In comments the OP clarified that he locates the text value from the table in a pdf file he wants to extract
By providing X and Y co-ordinates
Thus, while the question initially sounded like generic extraction of tabular data from PDFs (which can be difficult at least), it actually is essentially about extracting the text from a rectangular region on a page given by coordinates.
This is possible using either of the libraries you mentioned (and surely others, too).
iText
To restrict the region from which you want to extract text, you can use the RegionTextRenderFilter
in a FilteredTextRenderListener
, e.g.:
/**
* Parses a specific area of a PDF to a plain text file.
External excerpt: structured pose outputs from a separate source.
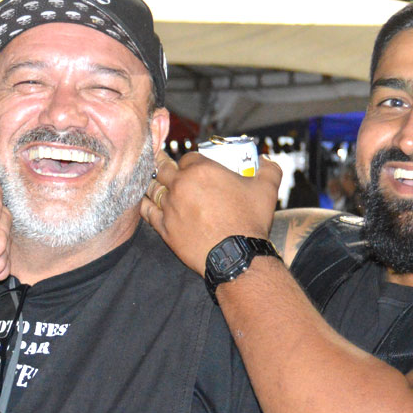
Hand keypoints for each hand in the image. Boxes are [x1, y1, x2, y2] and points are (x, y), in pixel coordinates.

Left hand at [140, 151, 282, 275]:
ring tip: (150, 180)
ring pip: (153, 188)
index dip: (190, 160)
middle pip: (164, 168)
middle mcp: (180, 185)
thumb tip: (266, 158)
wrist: (236, 254)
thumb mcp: (267, 189)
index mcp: (201, 170)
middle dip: (163, 164)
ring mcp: (169, 206)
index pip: (188, 157)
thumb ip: (270, 168)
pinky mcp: (163, 227)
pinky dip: (144, 203)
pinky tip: (143, 200)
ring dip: (152, 183)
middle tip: (160, 161)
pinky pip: (147, 210)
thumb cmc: (250, 220)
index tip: (192, 165)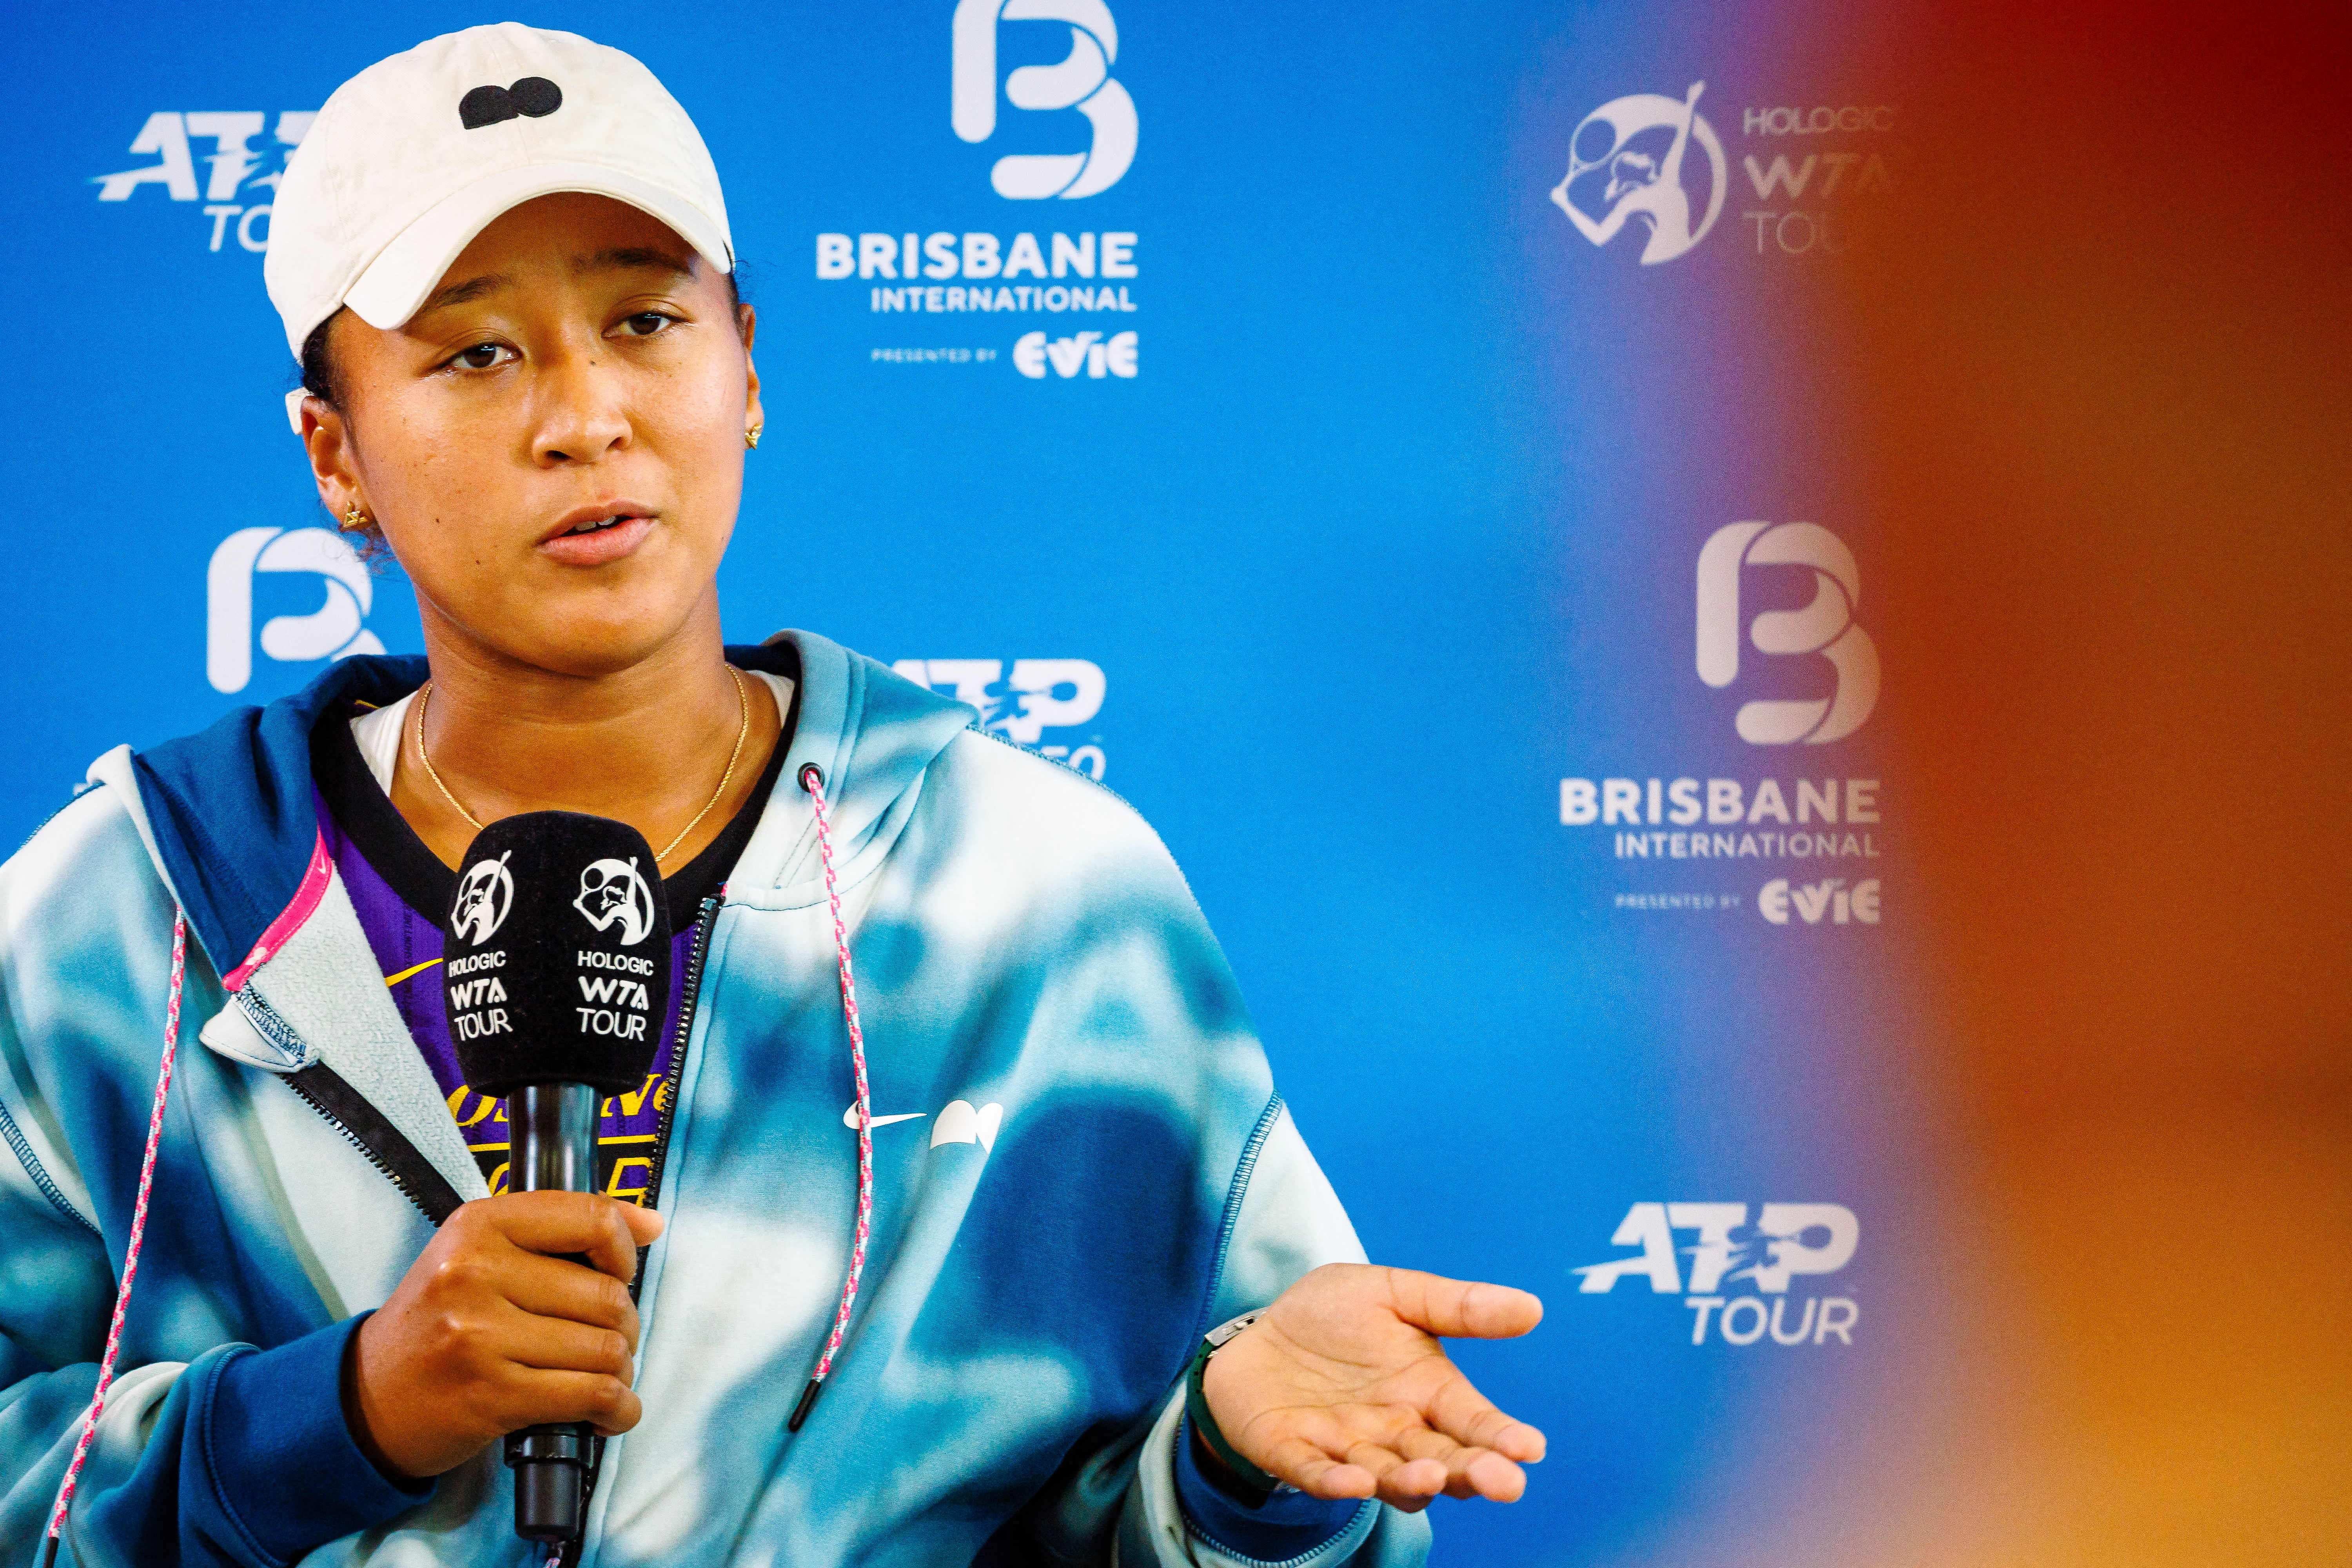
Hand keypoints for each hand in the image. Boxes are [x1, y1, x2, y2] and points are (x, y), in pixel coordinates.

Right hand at [343, 1191, 664, 1479]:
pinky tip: (613, 1411)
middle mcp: (475, 1273)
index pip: (590, 1218)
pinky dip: (618, 1408)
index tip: (623, 1272)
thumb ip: (563, 1231)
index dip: (625, 1251)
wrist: (367, 1396)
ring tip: (606, 1375)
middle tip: (611, 1339)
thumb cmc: (437, 1320)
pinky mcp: (491, 1394)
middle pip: (606, 1295)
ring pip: (604, 1348)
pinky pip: (590, 1395)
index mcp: (478, 1225)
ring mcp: (480, 1335)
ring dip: (621, 1369)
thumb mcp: (480, 1253)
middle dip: (626, 1325)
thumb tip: (652, 1223)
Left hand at [1199, 1263, 1544, 1511]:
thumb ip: (1456, 1306)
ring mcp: (1346, 1448)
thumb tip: (1532, 1308)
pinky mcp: (1294, 1453)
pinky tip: (1354, 1482)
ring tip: (1430, 1479)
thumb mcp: (1395, 1293)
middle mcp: (1395, 1431)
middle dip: (1472, 1473)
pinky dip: (1334, 1482)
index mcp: (1427, 1392)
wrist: (1259, 1330)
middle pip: (1441, 1460)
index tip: (1530, 1447)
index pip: (1473, 1420)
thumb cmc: (1334, 1316)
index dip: (1501, 1436)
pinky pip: (1315, 1473)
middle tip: (1504, 1483)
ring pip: (1386, 1476)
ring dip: (1409, 1482)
* @param pdf the original PDF
* @param txt the resulting text
* @throws IOException
*/
public void parsePdf(String pdf, String txt) throws IOException {
PdfReader reader = new PdfReader(pdf);
PrintWriter out = new PrintWriter(new FileOutputStream(txt));
Rectangle rect = new Rectangle(70, 80, 490, 580);
RenderFilter filter = new RegionTextRenderFilter(rect);
TextExtractionStrategy strategy;
for (int i = 1; i <= reader.getNumberOfPages(); i++) {
strategy = new FilteredTextRenderListener(new LocationTextExtractionStrategy(), filter);
out.println(PdfTextExtractor.getTextFromPage(reader, i, strategy));
}
out.flush();
out.close();
reader.close();
}
(ExtractPageContentArea sample from iText in Action, 2nd edition)
Beware, though, iText extracts text based on the basic text chunks in the content stream, not based on each individual glyph in such a chunk. Thus, the whole chunk is processed if only the tiniest part of it is in the area.
This may or may not suit you.
If you run into the problem that more is extracted than you wanted, you should split the chunks into their constituting glyphs beforehand. This stackoverflow answer explains how to do that.
PDFBox
To restrict the region from which you want to extract text, you can use the PDFTextStripperByArea
, e.g.:
PDDocument document = PDDocument.load( args[0] );
if( document.isEncrypted() )
{
document.decrypt( "" );
}
PDFTextStripperByArea stripper = new PDFTextStripperByArea();
stripper.setSortByPosition( true );
Rectangle rect = new Rectangle( 10, 280, 275, 60 );
stripper.addRegion( "class1", rect );
List allPages = document.getDocumentCatalog().getAllPages();
PDPage firstPage = (PDPage)allPages.get( 0 );
stripper.extractRegions( firstPage );
System.out.println( "Text in the area:" + rect );
System.out.println( stripper.getTextForRegion( "class1" ) );
(ExtractTextByArea from the PDFBox 1.8.8 examples)